WHAT NEEDS TO BE DONE
Copy out the passage on the E.E.O.C. and workplace vaccine mandates in full, with no changes.
EXTRACT below:
E.E.O.C. Explains Workplace Vaccine Mandates

E.E.O.C. Explains Workplace Vaccine Mandates

E.E.O.C. Explains Workplace Vaccine Mandates

E.E.O.C. Explains Workplace Vaccine Mandates

The agency that enforces workplace discrimination laws has said — twice — that companies can make their employees who are returning to the job get vaccinated against Covid-19.

But so far, few companies have decided to move forward, as many are still engaging in internal debates about how to safely restore their offices to operations that resemble what they were before the pandemic.

Pressed by some of the nation’s biggest business groups, including the U.S. Chamber of Commerce, the Equal Employment Opportunity Commission said Friday that companies could mandate vaccines as a requirement for coming into the office. The agency had issued a similar note in December.
End of EXTRACT.
DATA SECTION below:
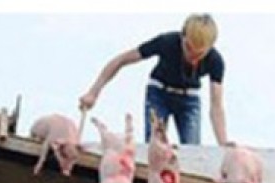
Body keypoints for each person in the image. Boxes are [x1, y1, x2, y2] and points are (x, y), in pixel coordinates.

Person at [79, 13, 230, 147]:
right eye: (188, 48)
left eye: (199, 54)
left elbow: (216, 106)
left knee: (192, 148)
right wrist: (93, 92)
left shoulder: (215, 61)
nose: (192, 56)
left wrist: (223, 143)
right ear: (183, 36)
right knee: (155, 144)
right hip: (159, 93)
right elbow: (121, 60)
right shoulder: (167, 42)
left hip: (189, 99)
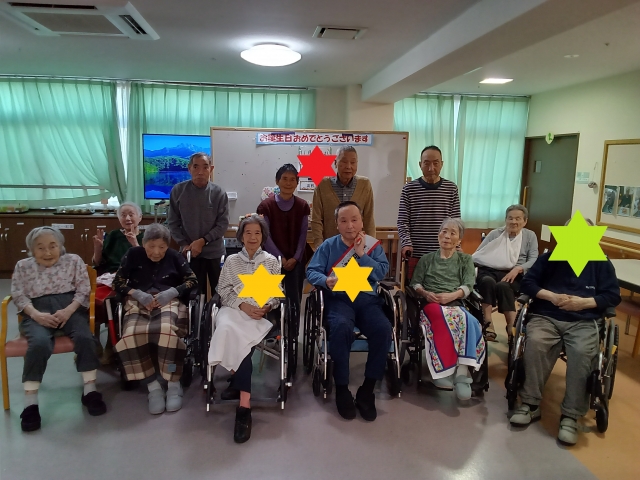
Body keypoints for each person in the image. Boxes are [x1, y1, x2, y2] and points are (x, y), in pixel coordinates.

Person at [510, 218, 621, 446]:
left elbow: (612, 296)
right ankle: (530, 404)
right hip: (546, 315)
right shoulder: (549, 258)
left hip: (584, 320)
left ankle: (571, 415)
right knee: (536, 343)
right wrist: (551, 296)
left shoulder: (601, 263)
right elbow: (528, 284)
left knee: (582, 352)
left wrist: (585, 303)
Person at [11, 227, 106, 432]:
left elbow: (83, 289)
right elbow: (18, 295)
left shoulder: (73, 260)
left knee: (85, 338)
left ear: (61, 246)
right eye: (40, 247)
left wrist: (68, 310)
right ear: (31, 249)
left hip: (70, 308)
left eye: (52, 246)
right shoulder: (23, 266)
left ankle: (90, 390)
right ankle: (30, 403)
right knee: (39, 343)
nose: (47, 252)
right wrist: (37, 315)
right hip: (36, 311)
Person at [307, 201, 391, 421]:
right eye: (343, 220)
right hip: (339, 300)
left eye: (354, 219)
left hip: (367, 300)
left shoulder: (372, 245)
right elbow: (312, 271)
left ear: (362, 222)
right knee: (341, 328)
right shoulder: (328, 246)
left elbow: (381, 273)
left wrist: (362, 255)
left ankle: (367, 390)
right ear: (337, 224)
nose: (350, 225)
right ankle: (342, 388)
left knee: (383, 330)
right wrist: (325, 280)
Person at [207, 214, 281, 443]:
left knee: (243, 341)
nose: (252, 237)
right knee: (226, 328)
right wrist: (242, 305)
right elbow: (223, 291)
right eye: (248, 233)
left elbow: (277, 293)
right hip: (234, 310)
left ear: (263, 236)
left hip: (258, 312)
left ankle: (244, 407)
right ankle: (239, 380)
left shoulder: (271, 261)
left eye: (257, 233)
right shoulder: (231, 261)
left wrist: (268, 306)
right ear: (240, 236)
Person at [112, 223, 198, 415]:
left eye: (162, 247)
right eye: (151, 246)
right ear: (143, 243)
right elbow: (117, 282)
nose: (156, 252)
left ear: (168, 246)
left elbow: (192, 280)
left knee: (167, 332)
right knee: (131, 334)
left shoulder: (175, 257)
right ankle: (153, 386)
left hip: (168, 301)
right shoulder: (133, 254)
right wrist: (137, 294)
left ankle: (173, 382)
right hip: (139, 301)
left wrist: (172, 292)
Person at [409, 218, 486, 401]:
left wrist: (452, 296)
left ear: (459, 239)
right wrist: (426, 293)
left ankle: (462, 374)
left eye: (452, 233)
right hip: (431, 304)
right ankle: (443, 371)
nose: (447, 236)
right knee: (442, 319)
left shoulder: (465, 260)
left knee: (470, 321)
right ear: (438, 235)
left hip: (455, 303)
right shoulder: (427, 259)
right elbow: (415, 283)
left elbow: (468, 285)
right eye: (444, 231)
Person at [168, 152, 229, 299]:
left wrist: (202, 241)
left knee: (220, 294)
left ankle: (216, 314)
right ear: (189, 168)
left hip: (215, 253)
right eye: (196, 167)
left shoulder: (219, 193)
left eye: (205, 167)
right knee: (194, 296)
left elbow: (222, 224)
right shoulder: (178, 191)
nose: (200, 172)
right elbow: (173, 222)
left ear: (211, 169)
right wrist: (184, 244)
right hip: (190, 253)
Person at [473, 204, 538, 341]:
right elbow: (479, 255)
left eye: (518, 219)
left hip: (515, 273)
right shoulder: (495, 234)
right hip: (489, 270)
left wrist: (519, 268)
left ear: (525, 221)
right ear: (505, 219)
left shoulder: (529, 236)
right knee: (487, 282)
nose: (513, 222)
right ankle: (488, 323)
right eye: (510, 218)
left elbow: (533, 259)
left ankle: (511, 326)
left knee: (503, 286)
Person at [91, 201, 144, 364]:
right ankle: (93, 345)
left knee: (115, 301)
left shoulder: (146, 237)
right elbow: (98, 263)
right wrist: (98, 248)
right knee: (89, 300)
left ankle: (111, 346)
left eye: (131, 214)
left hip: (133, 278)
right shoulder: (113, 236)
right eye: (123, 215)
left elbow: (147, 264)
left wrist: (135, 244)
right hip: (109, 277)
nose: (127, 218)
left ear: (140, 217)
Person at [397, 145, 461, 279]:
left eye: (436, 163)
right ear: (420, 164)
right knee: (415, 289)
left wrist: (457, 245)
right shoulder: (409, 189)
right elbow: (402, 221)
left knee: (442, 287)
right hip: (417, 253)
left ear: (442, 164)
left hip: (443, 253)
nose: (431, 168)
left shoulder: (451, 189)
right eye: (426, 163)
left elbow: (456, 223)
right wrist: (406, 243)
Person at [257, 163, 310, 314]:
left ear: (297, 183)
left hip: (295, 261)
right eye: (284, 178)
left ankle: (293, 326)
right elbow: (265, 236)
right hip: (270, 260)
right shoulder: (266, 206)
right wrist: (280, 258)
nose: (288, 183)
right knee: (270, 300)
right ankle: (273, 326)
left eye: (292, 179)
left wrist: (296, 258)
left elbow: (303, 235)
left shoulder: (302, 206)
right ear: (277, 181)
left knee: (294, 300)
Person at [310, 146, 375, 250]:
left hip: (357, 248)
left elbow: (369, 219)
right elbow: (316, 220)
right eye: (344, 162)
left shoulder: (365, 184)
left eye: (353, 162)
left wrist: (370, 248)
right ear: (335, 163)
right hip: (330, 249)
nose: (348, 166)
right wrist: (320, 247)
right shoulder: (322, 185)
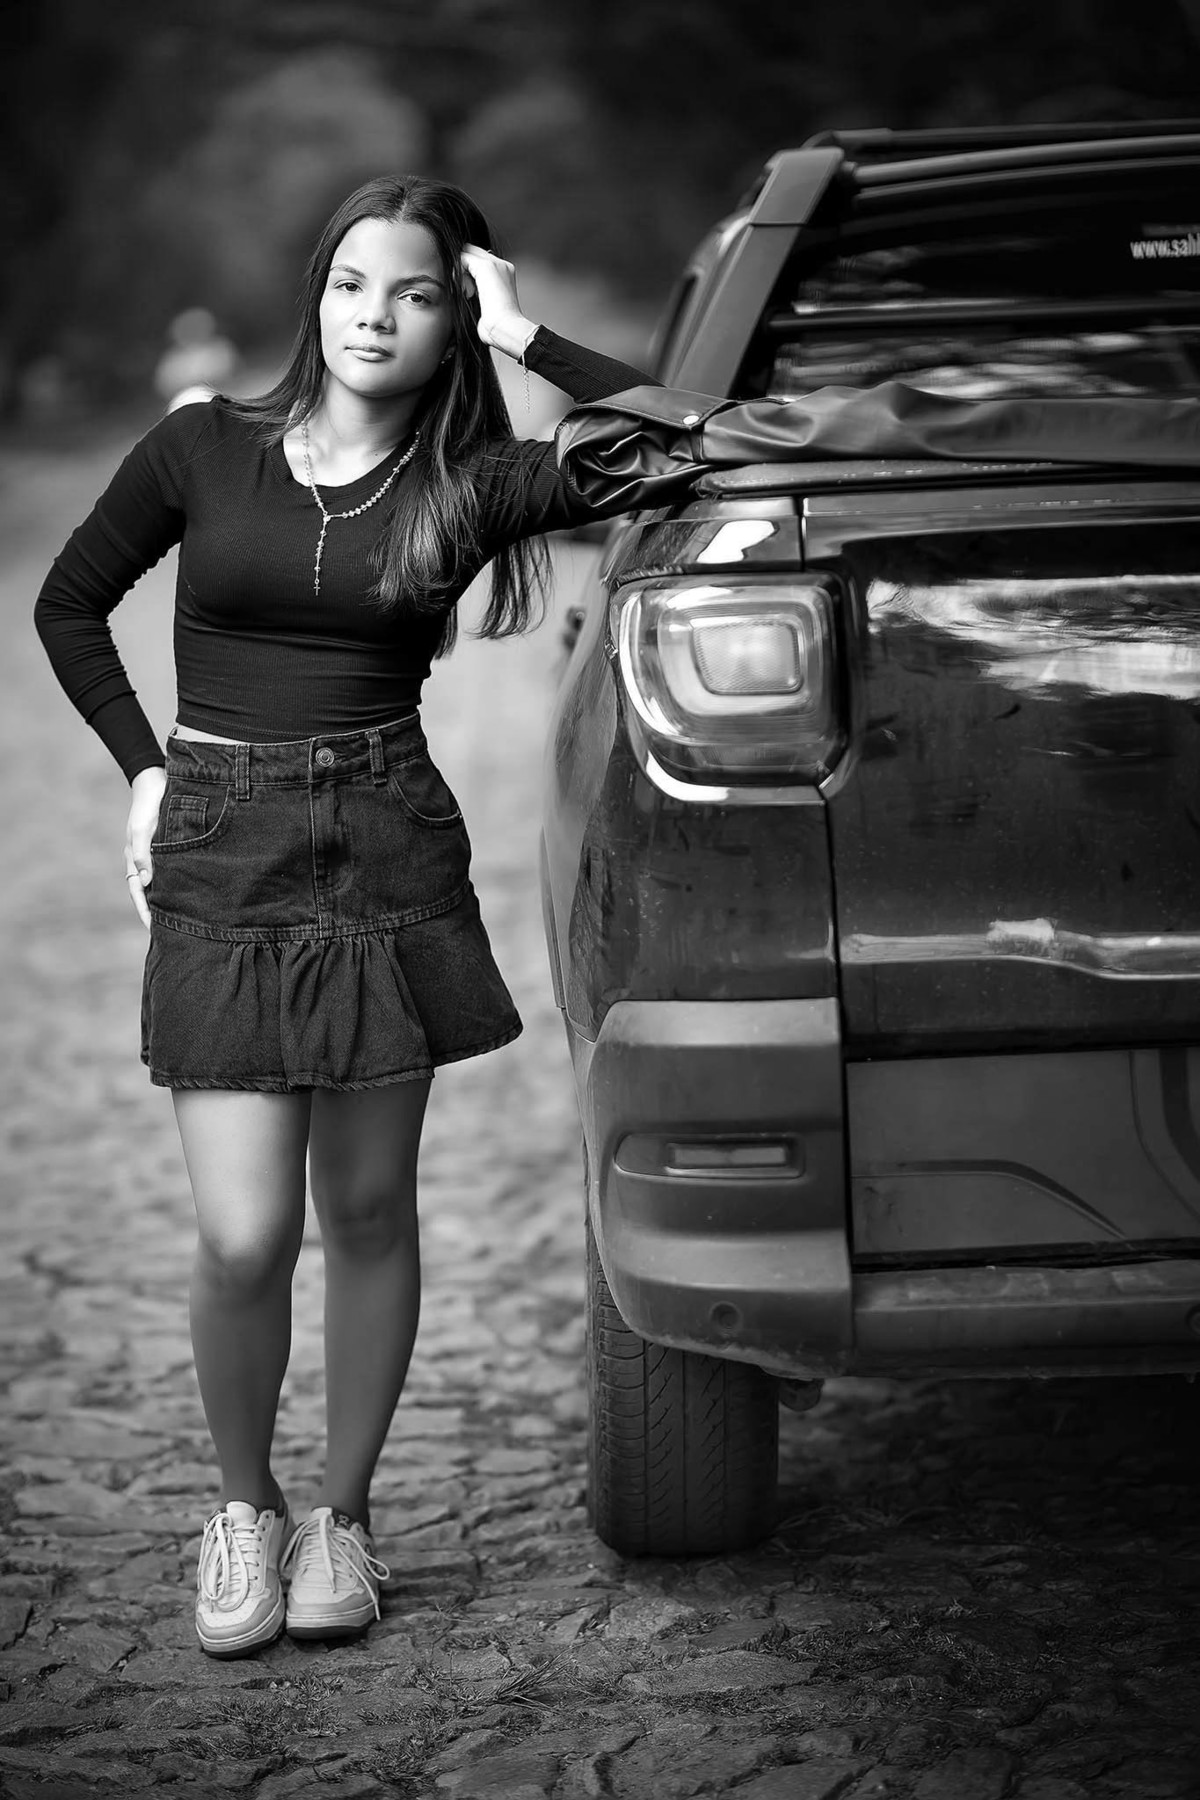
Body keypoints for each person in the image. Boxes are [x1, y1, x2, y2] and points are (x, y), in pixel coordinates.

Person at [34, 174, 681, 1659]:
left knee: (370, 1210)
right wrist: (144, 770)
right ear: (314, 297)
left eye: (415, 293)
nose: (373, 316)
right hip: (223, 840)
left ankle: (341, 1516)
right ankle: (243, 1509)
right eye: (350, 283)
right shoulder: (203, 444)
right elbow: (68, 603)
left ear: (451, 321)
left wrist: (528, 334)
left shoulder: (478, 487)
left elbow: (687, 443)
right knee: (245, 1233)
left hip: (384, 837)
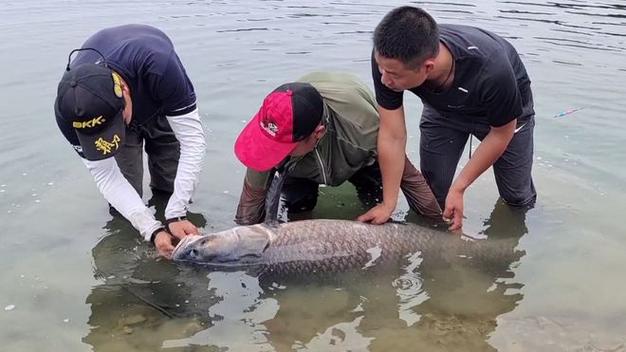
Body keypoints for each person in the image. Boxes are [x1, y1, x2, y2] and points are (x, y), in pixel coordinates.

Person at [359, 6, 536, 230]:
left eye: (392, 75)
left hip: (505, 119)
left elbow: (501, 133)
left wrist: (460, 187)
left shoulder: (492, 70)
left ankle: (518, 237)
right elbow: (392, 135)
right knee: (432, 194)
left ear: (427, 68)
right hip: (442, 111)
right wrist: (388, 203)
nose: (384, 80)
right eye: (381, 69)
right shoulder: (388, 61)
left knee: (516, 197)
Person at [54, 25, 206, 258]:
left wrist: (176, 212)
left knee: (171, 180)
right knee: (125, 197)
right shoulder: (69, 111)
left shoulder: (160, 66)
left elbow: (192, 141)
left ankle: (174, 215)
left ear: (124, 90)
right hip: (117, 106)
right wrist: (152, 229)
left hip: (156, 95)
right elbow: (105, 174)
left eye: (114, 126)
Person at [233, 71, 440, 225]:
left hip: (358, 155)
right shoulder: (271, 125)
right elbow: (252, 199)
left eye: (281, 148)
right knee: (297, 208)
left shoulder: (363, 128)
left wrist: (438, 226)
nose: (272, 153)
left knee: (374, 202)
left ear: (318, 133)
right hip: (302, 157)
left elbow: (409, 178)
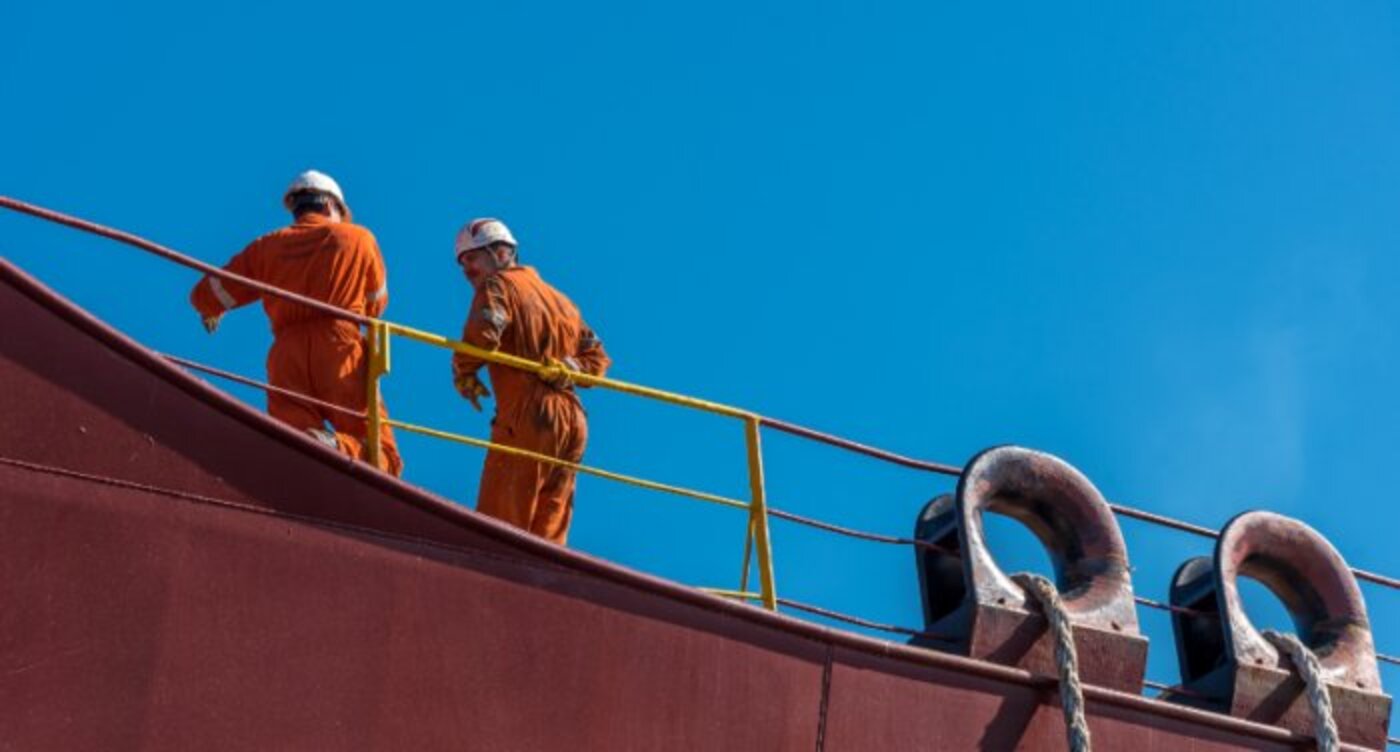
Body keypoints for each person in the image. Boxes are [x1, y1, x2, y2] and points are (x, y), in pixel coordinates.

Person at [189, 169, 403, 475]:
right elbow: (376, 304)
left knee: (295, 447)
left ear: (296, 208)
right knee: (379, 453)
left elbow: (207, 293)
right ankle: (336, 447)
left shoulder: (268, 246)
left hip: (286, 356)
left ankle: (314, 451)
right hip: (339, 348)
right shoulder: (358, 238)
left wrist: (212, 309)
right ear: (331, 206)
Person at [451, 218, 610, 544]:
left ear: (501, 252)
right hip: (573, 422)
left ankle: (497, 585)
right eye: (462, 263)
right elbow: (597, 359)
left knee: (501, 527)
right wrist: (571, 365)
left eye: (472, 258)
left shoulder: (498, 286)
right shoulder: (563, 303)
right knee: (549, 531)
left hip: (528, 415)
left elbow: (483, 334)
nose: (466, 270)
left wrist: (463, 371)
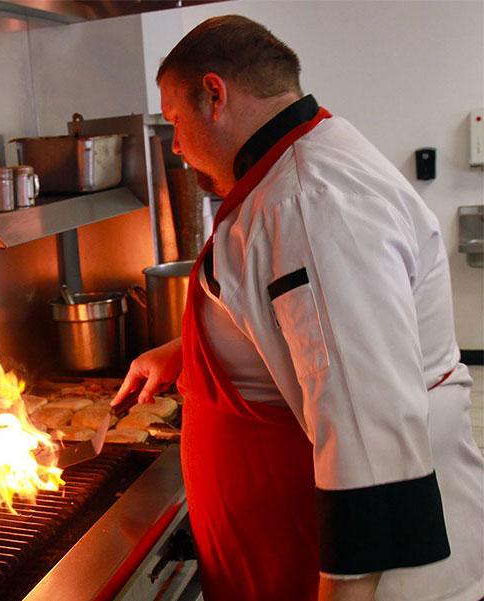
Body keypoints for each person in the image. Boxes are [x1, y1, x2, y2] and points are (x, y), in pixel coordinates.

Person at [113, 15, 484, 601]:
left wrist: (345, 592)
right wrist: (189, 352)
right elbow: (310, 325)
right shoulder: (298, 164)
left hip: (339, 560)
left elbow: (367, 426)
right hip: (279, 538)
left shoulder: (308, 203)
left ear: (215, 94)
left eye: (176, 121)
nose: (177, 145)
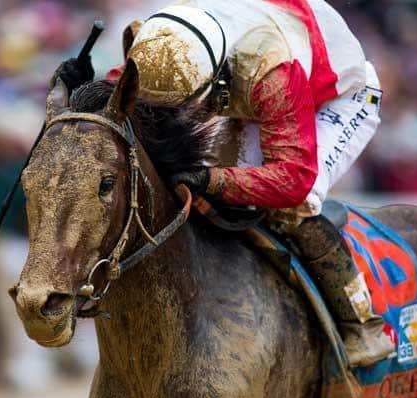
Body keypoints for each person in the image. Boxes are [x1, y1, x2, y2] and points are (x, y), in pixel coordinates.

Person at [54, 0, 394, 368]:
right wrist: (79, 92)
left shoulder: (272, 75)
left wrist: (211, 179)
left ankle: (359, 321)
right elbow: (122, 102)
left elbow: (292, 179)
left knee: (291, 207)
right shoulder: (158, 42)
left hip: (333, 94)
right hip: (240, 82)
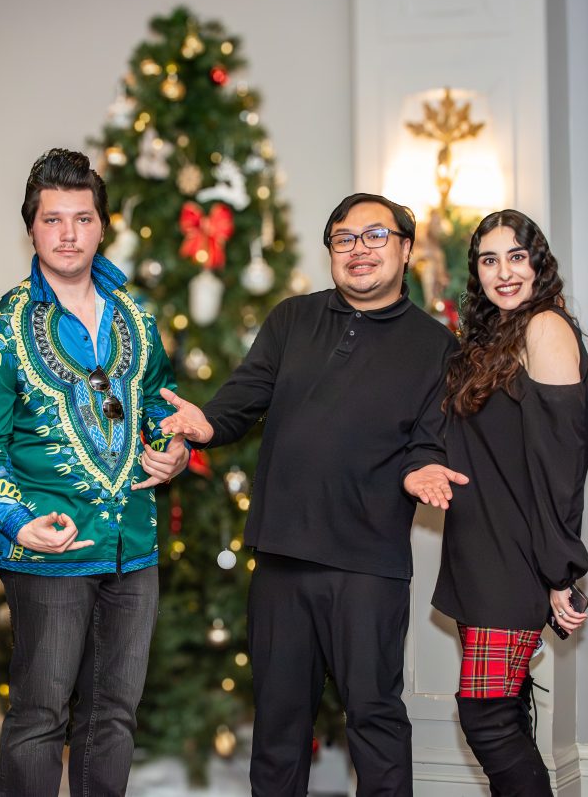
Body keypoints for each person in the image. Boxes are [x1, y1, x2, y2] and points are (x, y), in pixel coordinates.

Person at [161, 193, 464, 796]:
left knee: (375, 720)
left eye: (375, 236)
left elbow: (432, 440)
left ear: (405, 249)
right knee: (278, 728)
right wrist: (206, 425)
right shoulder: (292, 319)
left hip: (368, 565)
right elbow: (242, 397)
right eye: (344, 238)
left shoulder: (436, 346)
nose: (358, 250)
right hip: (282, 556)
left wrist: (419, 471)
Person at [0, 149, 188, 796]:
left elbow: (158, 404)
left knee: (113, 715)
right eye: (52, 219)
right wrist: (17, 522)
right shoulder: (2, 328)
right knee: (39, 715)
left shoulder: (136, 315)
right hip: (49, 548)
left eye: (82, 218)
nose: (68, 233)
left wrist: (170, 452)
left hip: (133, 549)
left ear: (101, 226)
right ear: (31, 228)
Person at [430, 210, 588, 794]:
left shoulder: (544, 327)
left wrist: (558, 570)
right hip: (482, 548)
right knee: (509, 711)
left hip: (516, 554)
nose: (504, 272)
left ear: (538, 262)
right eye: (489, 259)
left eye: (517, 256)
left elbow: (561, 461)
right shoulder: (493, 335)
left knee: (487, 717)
End of DATA SECTION.
THE ANSWER
E.E.O.C. Explains Workplace Vaccine Mandates

E.E.O.C. Explains Workplace Vaccine Mandates

E.E.O.C. Explains Workplace Vaccine Mandates

E.E.O.C. Explains Workplace Vaccine Mandates

The agency that enforces workplace discrimination laws has said — twice — that companies can make their employees who are returning to the job get vaccinated against Covid-19.

But so far, few companies have decided to move forward, as many are still engaging in internal debates about how to safely restore their offices to operations that resemble what they were before the pandemic.

Pressed by some of the nation’s biggest business groups, including the U.S. Chamber of Commerce, the Equal Employment Opportunity Commission said Friday that companies could mandate vaccines as a requirement for coming into the office. The agency had issued a similar note in December.